Der Etat der Bundeszentrale für politische Bildung (bpb) soll in 2011 bereits um 1,5 Mio Euro reduziert werden, nach den Plänen der Regierung sind es aber schon 2012 über 5 Mio. Euro, die gestrichen werden sollen. Das sei gleichbedeutend mit einer Kürzung von circa 19 Prozent der Sachausgaben, erklärt die SPD-Bundestagsabgeordnete und stellvertretende Vorsitzende des Kuratoriums der Bundeszentrale für politische Bildung, Daniela Kolbe. Sie fordert Bundesinnenminister de Maizière und Bundeskanzlerin Merkel auf, "den Kahlschlag bei der politischen Bildung zu verhindern".
Davon betroffen seien bundesweit zahlreiche Träger und Einrichtungen politischer Bildung wie Jugendbildungsstätten, Bildungswerke, Heimvolkshochschulen und Internationale Begegnungsstätten. Viele von der Bundeszentrale geförderte Träger seien von Insolvenz bedroht. "Die Zuschüsse für die Träger sinken auf ein Niveau wie vor der Wiedervereinigung. Das ist schlicht unbegreiflich," sagt Kolbe.
Jährlich stehen den Trägern und Einrichtungen politischer Bildung rund 6,8 Mio. Euro an Fördermitteln zur Verfügung. Einen Kahlschlag würden die meisten Einrichtungen nicht überleben: "In dem geplanten Ausmaß zu kürzen, ist fahrlässig und widerspricht den Aussagen der Regierung, die Bildung und den gesellschaftliche Zusammenhalt zu fördern. Ohne politische Bildung gibt es keine funktionierende Demokratie!", warnt der Vorsitzende des Arbeitskreises deutscher Bildungsstätten, Peter Ogrzall.

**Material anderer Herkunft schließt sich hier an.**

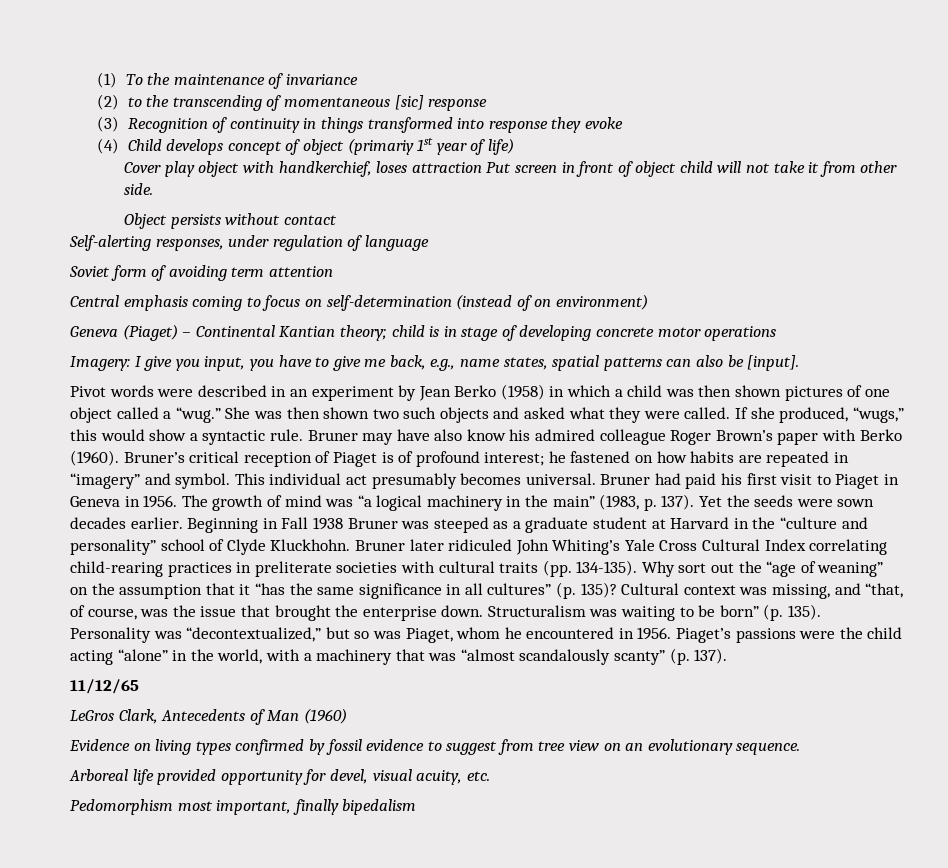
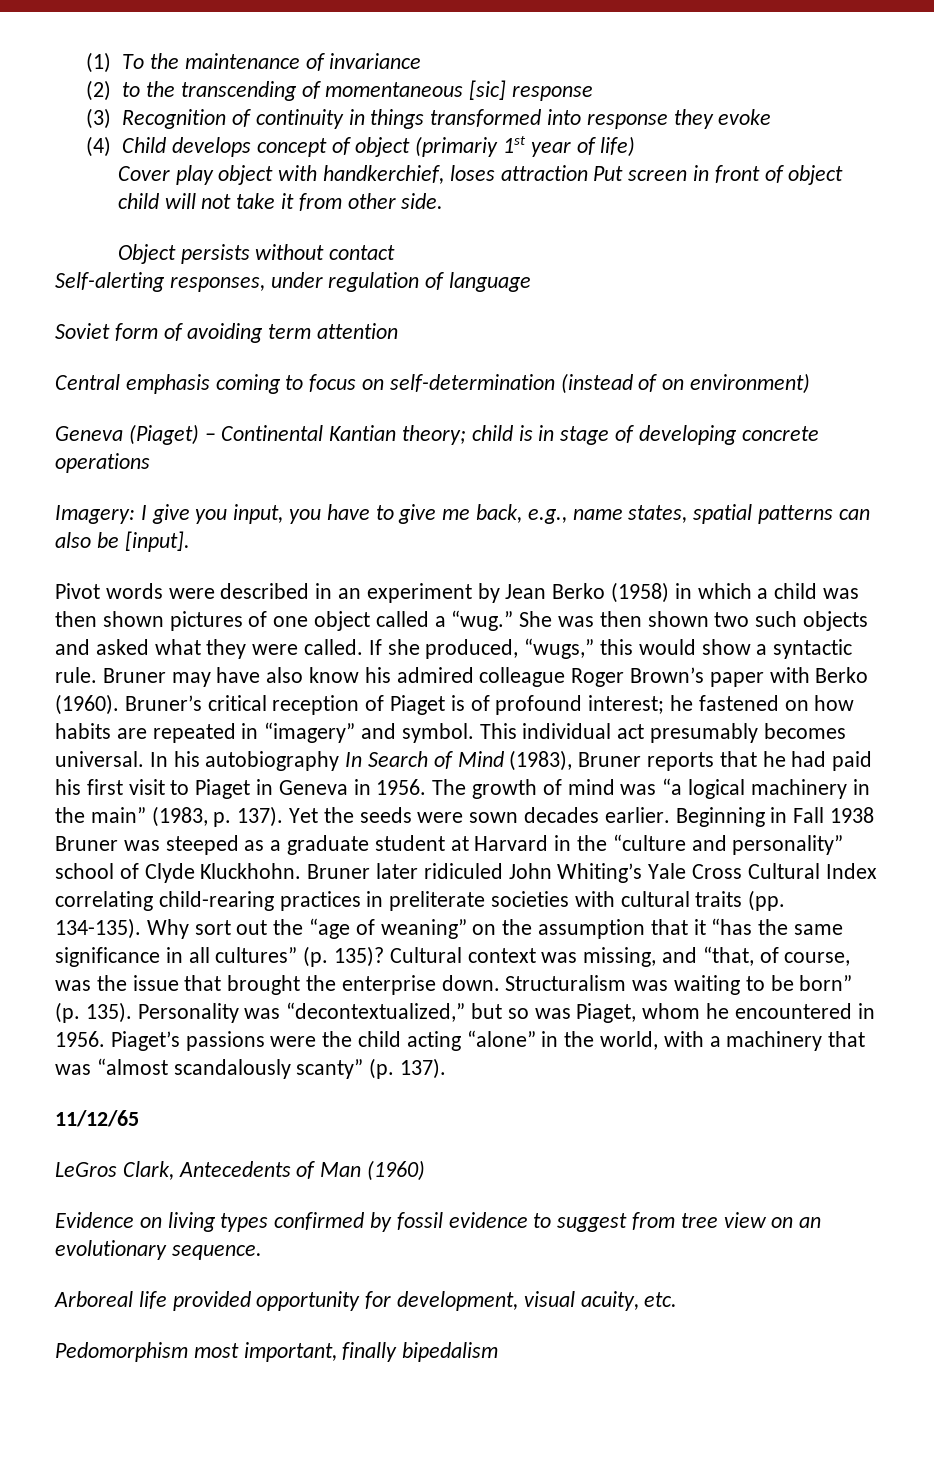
[657,327,701,337] motor -> (819, 433) none
[600,474,651,485] Bruner -> [149,750,786,771] In his autobiography In Search of Mind (1983), Bruner reports that he
[329,769,368,784] devel, -> [397,1291,519,1311] development,

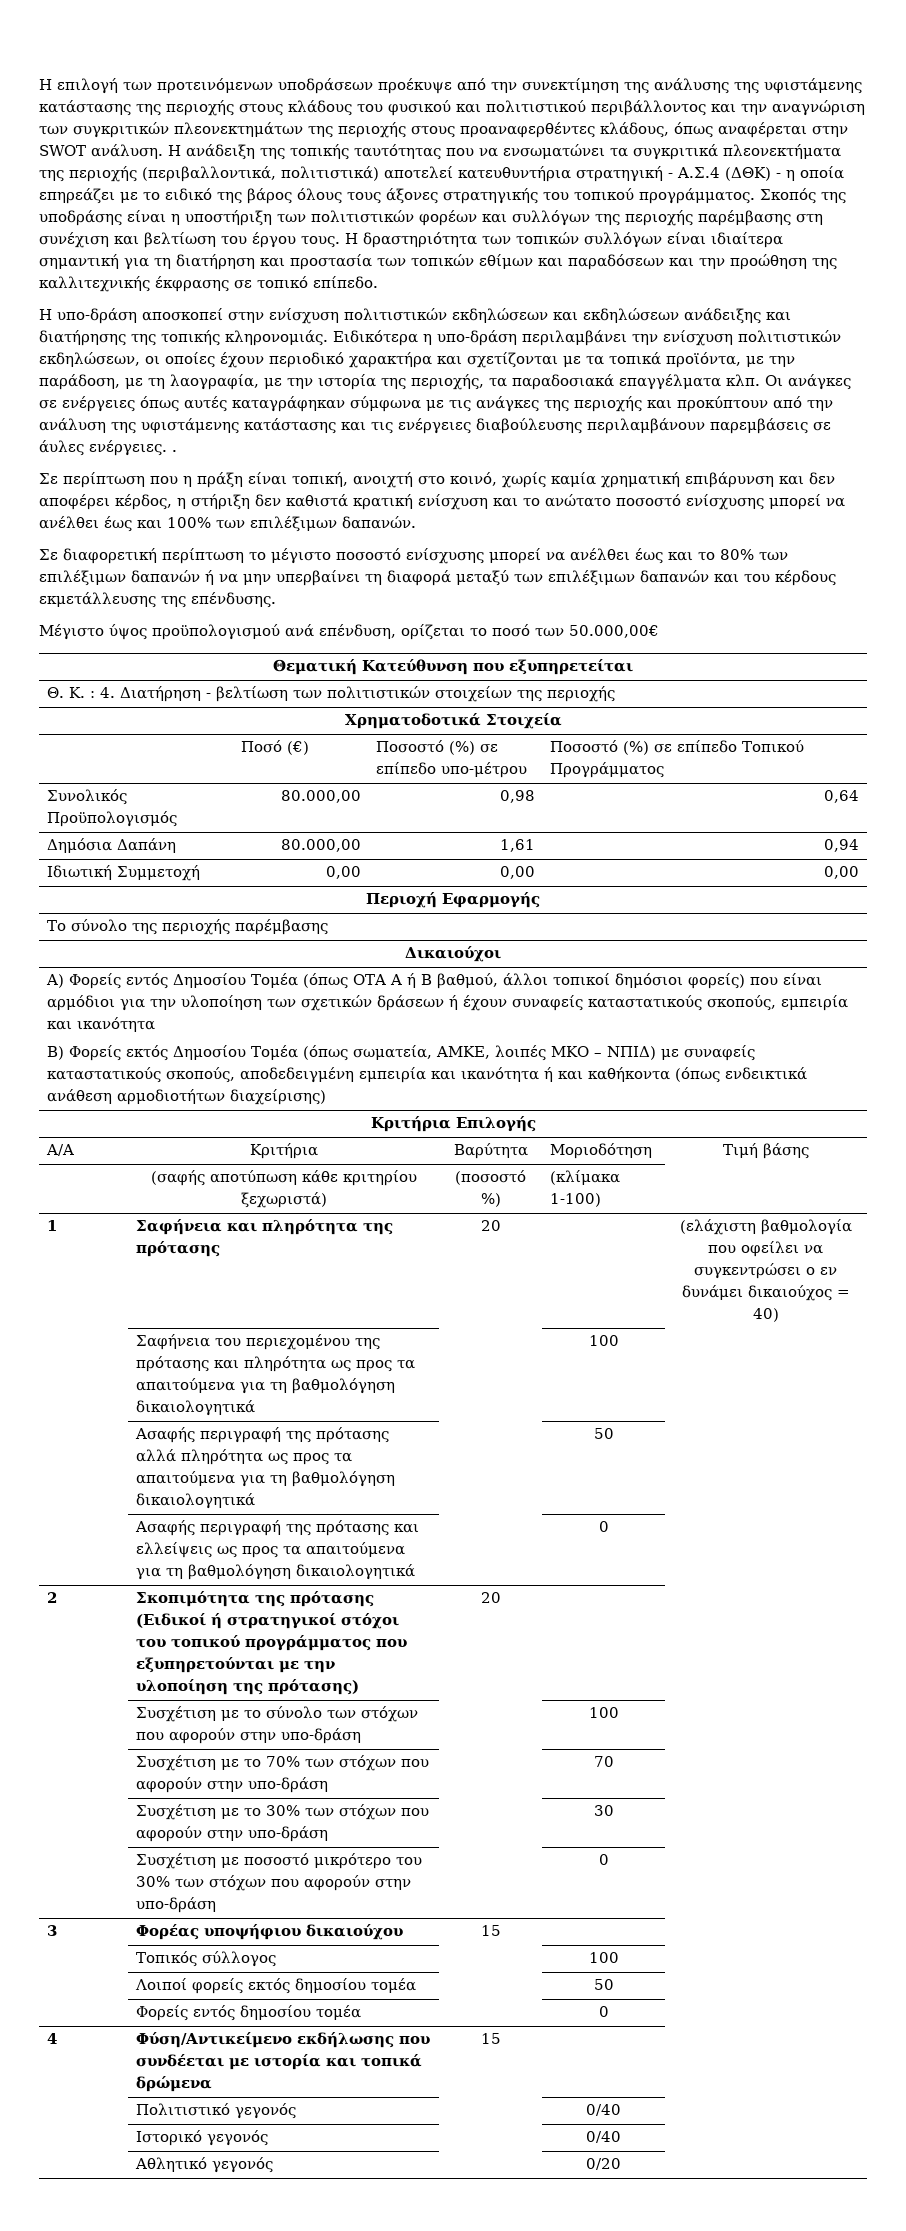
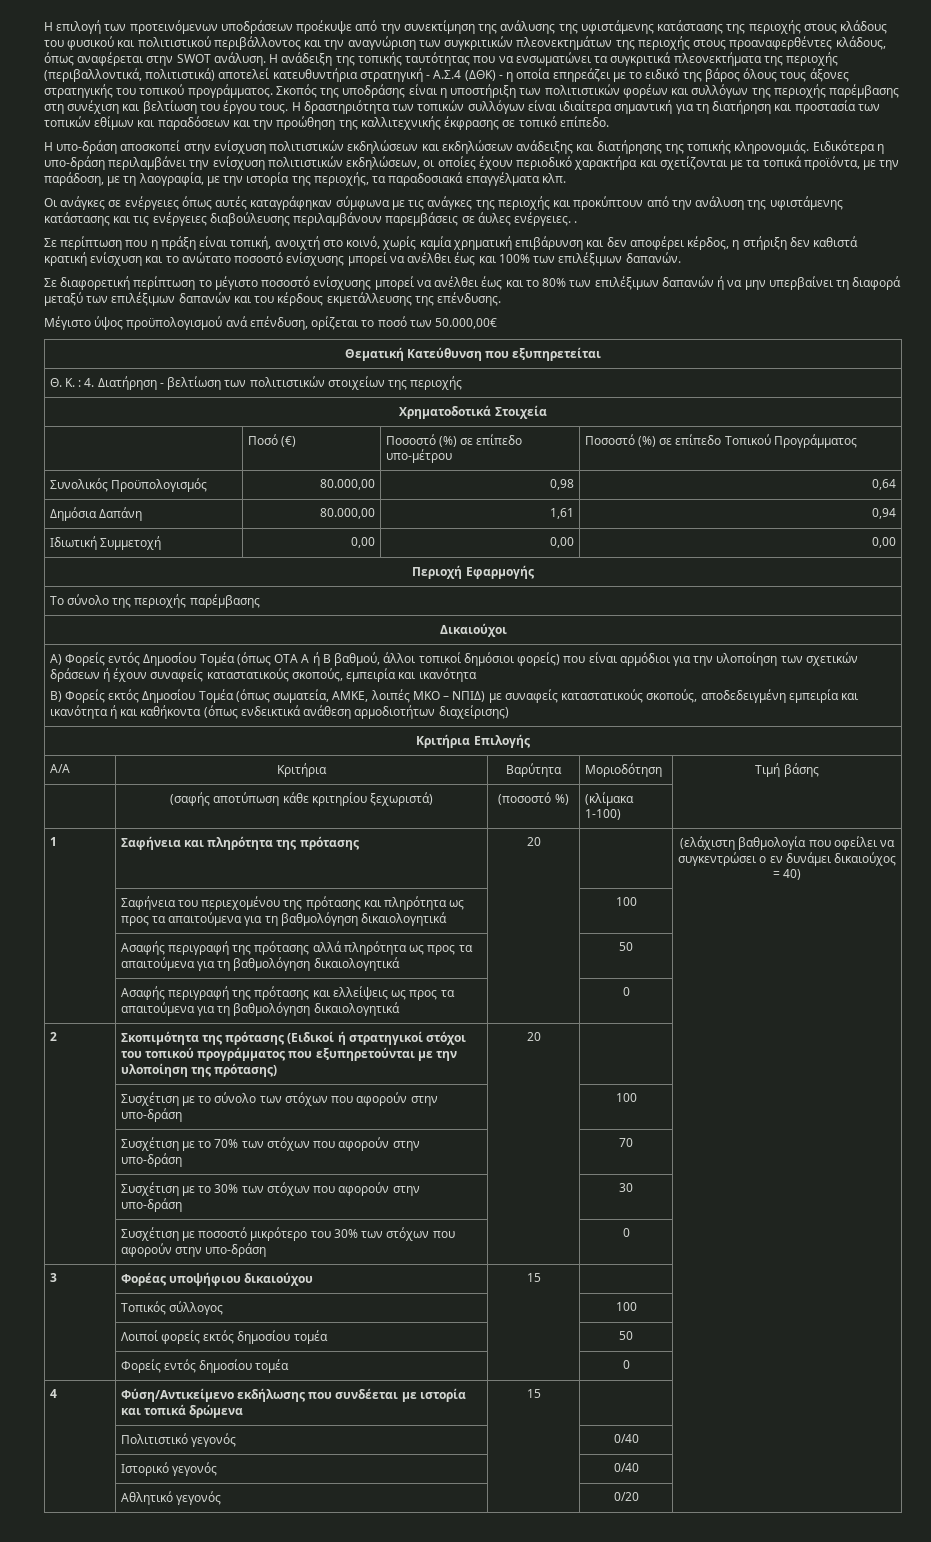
(760, 380) none -> (566, 178) //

Die Hälfte der Kürzungen, also ca. 2,5 Millionen Euro, sollen zu Lasten der Mittel im Bereich der politischen Bildungsarbeit der BpB gehen. Das, so Kolbe, entspreche den Ausgaben für die renommierten " Informationen zur politischen Bildung" und dem gesamten Online-Angebot der Bundeszentrale, inklusive Wahl-O-Mat. Kolbe: "Angesichts der großen Wirksamkeit der Arbeit der Bundeszentrale für politische Bildung als staatlicher und vor allem überparteilicher Institution, sind die Kürzungen ein Armutszeugnis für die Bundesregierung in Sachen Bildungsarbeit und Demokratieförderung in unserem Land."